Op de ranch waar ik verblijf, op zo'n 30 kilometer van Yellowstone, 's werelds eerste nationaal park, werken drie wranglers, de mensen die de paarden verzorgen en trainen en paardrijtochten begeleiden.

Wat me heeft geraakt, toen ik deze lui onmoette, was hoe jong ze waren. Warren, een stoere cowboy die nog nooit een computer heeft aangeraakt en e-mail maar onzin vindt, is 23. Quinn en haar vriend Andrew, een knap stel, zijn respectievelijk 18 en 19.

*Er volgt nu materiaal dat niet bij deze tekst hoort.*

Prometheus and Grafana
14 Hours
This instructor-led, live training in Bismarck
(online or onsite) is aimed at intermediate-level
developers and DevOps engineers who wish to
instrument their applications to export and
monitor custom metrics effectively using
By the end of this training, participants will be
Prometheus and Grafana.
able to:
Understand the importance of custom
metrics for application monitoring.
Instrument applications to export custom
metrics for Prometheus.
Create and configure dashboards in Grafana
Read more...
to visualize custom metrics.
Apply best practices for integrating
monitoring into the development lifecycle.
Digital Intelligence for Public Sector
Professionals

Alledrie werken van eind mei tot oktober op de ranch. De rest van het jaar, als de winter dit tot een van Amerika's koudste gebieden maakt, schuift Warren sneeuw, en gaan Andrew (op foto met lasso) en Quinn naar college.

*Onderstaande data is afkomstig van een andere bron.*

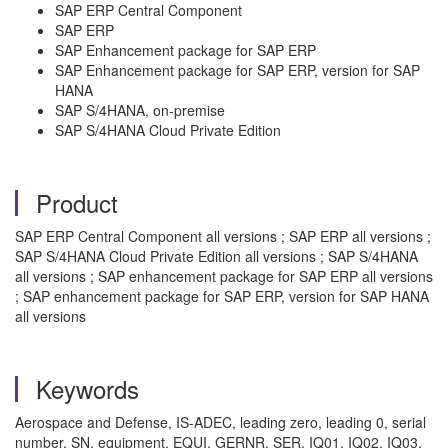
SAP ERP Central Component
SAP ERP
SAP Enhancement package for SAP ERP
SAP Enhancement package for SAP ERP, version for SAP
HANA
SAP S/4HANA, on-premise
SAP S/4HANA Cloud Private Edition
Product
SAP ERP Central Component all versions ; SAP ERP all versions ;
SAP S/4HANA Cloud Private Edition all versions ; SAP S/4HANA
all versions ; SAP enhancement package for SAP ERP all versions
; SAP enhancement package for SAP ERP, version for SAP HANA
all versions
Keywords
Aerospace and Defense, IS-ADEC, leading zero, leading 0, serial
number, SN, equipment, EQUI, GERNR, SER, IQ01, IQ02, IQ03,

Quinn is een uitstekende ruiter, ze doet mee aan rodeo's en bezit zelf twee paarden. Als ik haar ernaar vraag, zegt ze: "Dit is geen passie meer, dit is mijn lifestyle. Ik kan niet zonder mijn paarden, paardrijden zit in mijn bloed. Ooit heb ik mijn eigen ranch."

Warren werkt al sinds hij op zijn 15de school verliet en maakte als tiener dagen van 12 uur op een dairy farm. Zijn handen zien er verweerd uit, zijn knie werd ooit vermorzeld door een koe, en hij oogt als een cowboy zoals we die uit westernfilms kennen. Ik vraag hem waar hij zichzelf ziet over 20 jaar. 'I'll probably be dead.'

Ik ben in het land van de cowboys, waar de inwoners trots zijn op de star-spangled banner, waar het geloof een bindende rol speelt en waar tijdens een rodeo militairen en veteranen een staande ovatie krijgen. Amerika's traditionele normen en waarden -- die stoelen op hard werken, God en familie -- kregen hier vorm.

Het is ontroerend te zien hoe deze jonge wranglers het cowboybestaan omarmen en uitdragen. Ze vormen het bewijs dat het wilde Westen geen mythe is. Het bestaat echt.